# FRAGMENTO DEL DOCUMENTO:
**********

La respuesta de Schopenhauer, que a Campbell le gustaba hacer suya, era que la reacción y respuesta inmediata representaba la emergencia de una revelación metafísica que nada expresa mejor que la frase “Tú eres eso” 2 . Esto presupone, como escribió el filósofo alemán, su identificación con algo distinto de uno mismo, una penetración de la barrera entre personas, de modo que el otro ya no sea percibido como uno extraño indiferente sino como una persona “en la cual sufro, a pesar del hecho de que su piel no envuelve mis nervios” 3
Esta visión fundamental, sigue diciendo Schopenhauer, revela que “mi propio ser interior genuino existe realmente en toda criatura viviente ... (y) es la base de esa compasión (Mitleid) sobre la cual descansa toda virtud auténtica, es decir altruista, y cuya expresión se encuentra en toda buena acción”

**********

# REGISTROS PROPORCIONADOS:

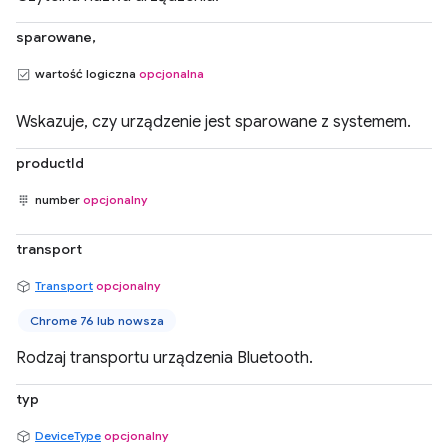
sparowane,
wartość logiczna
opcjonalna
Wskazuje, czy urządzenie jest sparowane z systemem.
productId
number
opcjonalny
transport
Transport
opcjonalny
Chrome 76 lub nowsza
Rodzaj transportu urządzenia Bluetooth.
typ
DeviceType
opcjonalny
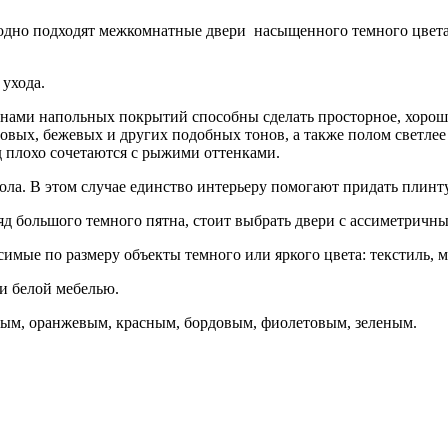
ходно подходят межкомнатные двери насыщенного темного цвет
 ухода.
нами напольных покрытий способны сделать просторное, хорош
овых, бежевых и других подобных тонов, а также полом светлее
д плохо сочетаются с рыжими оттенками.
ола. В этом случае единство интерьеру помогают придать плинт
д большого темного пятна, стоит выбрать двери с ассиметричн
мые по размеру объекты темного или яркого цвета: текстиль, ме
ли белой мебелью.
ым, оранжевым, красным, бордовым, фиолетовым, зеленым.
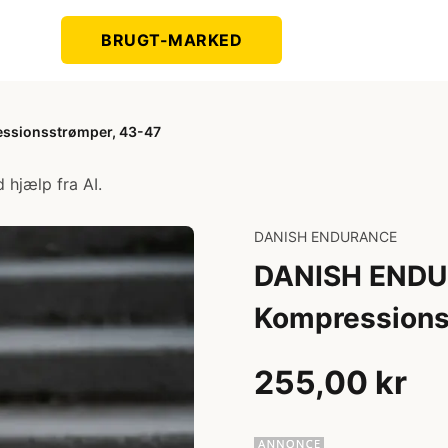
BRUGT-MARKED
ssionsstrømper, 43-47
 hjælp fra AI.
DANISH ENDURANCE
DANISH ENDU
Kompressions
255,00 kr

**********

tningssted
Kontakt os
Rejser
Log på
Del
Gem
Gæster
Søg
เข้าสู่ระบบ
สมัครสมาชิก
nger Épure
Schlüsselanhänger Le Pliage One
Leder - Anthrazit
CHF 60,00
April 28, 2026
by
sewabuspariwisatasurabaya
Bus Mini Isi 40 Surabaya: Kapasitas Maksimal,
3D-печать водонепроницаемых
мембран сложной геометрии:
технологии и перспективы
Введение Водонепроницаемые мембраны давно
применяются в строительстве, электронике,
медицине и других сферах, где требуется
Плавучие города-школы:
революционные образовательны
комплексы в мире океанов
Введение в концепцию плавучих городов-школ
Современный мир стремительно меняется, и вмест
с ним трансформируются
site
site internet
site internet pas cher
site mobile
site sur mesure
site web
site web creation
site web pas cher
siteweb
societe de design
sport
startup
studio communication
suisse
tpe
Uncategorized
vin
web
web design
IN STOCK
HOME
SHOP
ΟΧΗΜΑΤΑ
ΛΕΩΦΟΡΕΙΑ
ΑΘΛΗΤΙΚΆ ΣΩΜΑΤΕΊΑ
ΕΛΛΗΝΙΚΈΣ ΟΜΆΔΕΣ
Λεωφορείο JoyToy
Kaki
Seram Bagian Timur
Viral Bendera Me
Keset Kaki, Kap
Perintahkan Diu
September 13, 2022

**********

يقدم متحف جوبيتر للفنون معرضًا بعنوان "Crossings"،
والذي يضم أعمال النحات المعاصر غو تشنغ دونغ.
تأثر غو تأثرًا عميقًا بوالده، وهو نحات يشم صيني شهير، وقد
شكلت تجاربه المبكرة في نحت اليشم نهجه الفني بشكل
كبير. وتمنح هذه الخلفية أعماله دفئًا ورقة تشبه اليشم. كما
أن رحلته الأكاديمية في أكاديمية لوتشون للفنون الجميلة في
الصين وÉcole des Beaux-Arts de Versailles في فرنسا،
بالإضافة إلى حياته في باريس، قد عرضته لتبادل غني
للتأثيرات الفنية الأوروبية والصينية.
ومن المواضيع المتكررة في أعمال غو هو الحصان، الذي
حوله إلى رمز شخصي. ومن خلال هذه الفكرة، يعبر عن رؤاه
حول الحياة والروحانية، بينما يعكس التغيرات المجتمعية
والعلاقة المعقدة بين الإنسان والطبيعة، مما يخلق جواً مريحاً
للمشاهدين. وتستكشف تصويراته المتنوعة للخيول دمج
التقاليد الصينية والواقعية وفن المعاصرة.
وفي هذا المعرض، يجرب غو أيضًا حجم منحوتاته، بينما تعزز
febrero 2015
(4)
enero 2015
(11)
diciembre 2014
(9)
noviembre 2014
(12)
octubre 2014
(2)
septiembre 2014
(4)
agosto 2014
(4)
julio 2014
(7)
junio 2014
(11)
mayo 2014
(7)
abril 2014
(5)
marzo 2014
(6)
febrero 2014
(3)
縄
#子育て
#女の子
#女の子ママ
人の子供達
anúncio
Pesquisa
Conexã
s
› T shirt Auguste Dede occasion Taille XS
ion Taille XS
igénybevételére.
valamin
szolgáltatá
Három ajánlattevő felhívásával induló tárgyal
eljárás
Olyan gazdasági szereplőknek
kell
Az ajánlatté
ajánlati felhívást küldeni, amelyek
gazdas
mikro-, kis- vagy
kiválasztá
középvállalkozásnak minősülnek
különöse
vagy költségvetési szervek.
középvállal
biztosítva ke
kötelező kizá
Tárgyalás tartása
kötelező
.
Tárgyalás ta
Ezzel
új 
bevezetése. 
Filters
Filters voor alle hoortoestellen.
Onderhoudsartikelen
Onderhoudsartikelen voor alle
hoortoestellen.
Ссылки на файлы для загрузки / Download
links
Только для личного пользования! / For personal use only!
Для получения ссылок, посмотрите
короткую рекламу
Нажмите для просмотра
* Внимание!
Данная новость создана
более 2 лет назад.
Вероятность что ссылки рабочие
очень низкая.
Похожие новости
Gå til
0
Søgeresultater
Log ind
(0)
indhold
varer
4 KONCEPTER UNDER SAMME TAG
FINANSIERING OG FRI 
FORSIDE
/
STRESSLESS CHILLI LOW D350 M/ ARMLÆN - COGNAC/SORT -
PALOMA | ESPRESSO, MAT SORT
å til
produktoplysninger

**********

# ENUNCIADO:
¿Cómo se traduce al inglés esta oración del fragmento del documento: «La respuesta de Schopenhauer, que a Campbell le gustaba hacer suya, era que la reacción y respuesta inmediata representaba la emergencia de una revelación metafísica que nada expresa mejor que la frase “Tú eres eso”»?

# SOLUCIÓN:
Schopenhauer's answer, which Campbell liked to make his own, was that the immediate reaction and response represented the emergence of a metaphysical revelation that nothing expresses better than the phrase "Thou art that."